Mike nodded and left the room.
“I don’t want to see any pictures, okay?”
“No, it’s not okay with me, Zoya. I want you to look. I want you to pick your head up off this table and stop wallowing in your own misery. Tell us what you know about Nik and where he might be hiding. I’m not going to let go until you do that.”
“How would I know?”
“Have you ever met either one of the young women he killed?” I asked. “Or the young man? Did you recognize their names and their photographs in the papers?”
“I’m not interested.”
“Did you know any of them? Do you know if Nik knew any of them?”
“More stupid questions.”
“I’m going to keep asking them until I hit one you know the answer to. I’ve got friends out in this terminal. Great friends, who cover my back every day of the week. And I’m not going to let a single one of them get cornered by your brother.”
Mike returned to the room with three eight-by-ten photographs in his hand. I took them from him and laid them on the table just beyond Zoya Blunt.
“This is what we do for a living, Zoya. Day in and day out. We see people who’ve been violated in the worst possible ways, who’ve been butchered and battered and left for dead,” I said. “Take a look at this.”
She didn’t move.
I walked around her, so that her head-still resting on the table-was facing me. “Pick up your head, young lady,” I shouted in her ear.

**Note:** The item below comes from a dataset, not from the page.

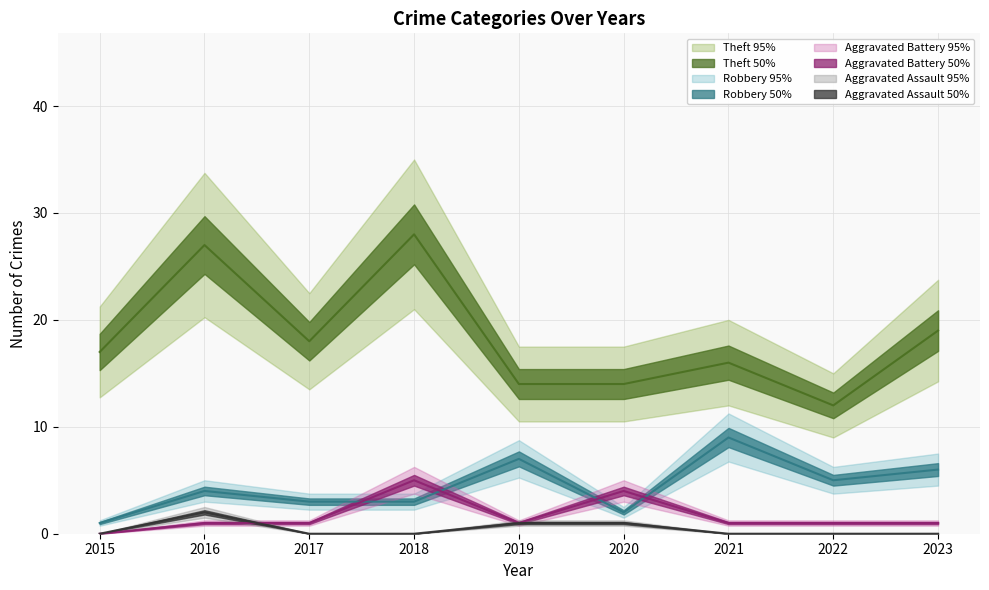

Reading left to right, transcribe all the data shown in this chart.

Theft: 2015=17	2016=27	2017=18	2018=28	2019=14	2020=14	2021=16	2022=12	2023=19
Robbery: 2015=1	2016=4	2017=3	2018=3	2019=7	2020=2	2021=9	2022=5	2023=6
Aggravated Battery: 2015=0	2016=1	2017=1	2018=5	2019=1	2020=4	2021=1	2022=1	2023=1
Aggravated Assault: 2015=0	2016=2	2017=0	2018=0	2019=1	2020=1	2021=0	2022=0	2023=0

Zoya’s head practically bounced off the table, but still she wouldn’t look at me.
“We know that Nik hears voices,” I said. I was hoping my bluff would work, counting on my intuition that the person Jean Jansen heard fighting with Lydia was Nik Blunt.

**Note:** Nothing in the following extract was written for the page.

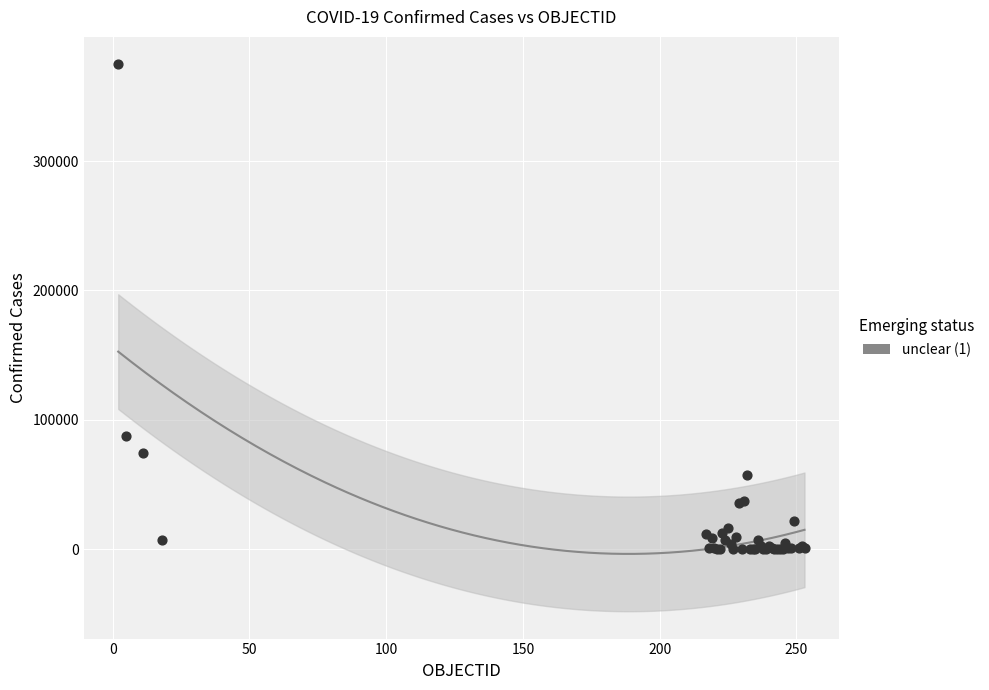

What Y value in the scatter plot is closest to 187458?

87122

Her eyes opened and focused on me for the first time. My hunch was confirmed.
“Look at these photographs, Zoya.”
“No, no. You tell me what you know about the voices. How did you find that out?”
“We have a witness.”
“Then you don’t need me,” she said. “Tell me who the witness is.”
“Look at the pictures,” I said, grabbing the photos that showed Corinne Thatcher’s throat, sliced open from one side of her neck to the other. “Look at what Nik did to her.”
“I don’t want to look.”
I slammed my hand on the table, next to her ear. She sat upright. I wrapped one of my arms around her shoulder and held her in place, sticking the image directly in front of her.
Zoya Blunt gasped.
“We’re out of time,” I said, softening my voice. “What happened to the boy who loved to come to this terminal with his father, Zoya? How do we find him before he does this to someone else?”
She shook her head from side to side. “Nik could be anywhere. He doesn’t have a home.”
“Everything he’s been up to has been connected to Grand Central.” I didn’t need to point out that the bodies were piling up closer and closer to the main concourse to make my point. “If you tell me what you know about him, maybe that will help.”
She was silent.
“You say you want your family back,” I said. “What happened to everyone?”
“My father was an engineer, like his father before him. A hostler. You know what that is?”
“We just found out tonight.”
“We came here with him all the time, especially my brothers, but I loved it, too. More inside the terminal, and riding with my dad on the train. Not so much the tunnels and tracks.”
“I’m with you on that,” I said. “Tell me about your mother, Zoya.”
She exhaled and closed her eyes. “I’m named for her-Zoya. She-she had a lot of problems, too. Nik’s like her. A lot like her.”
“Was she from Russia?” Mike asked.
“What difference does that make?”
“Maybe none,” I said. “But one of the victims was an exchange student from Russia. Maybe there’s some-some cause that Nik believed in. That might have been the way they met each other.”
“No causes except himself. That’s always been Nik.”
“In what way is he like your mother?”
“I’m sure the men who worked with my dad will tell you anyway,” she said. “The mental illness. The voices. She heard them, too.”
I had handled cases with schizophrenics before, both as victims and as perps. I knew that in at least 10 percent of people with the condition, there is a first-degree relative-a parent, uncle, cousin-that the disease is most often inherited from.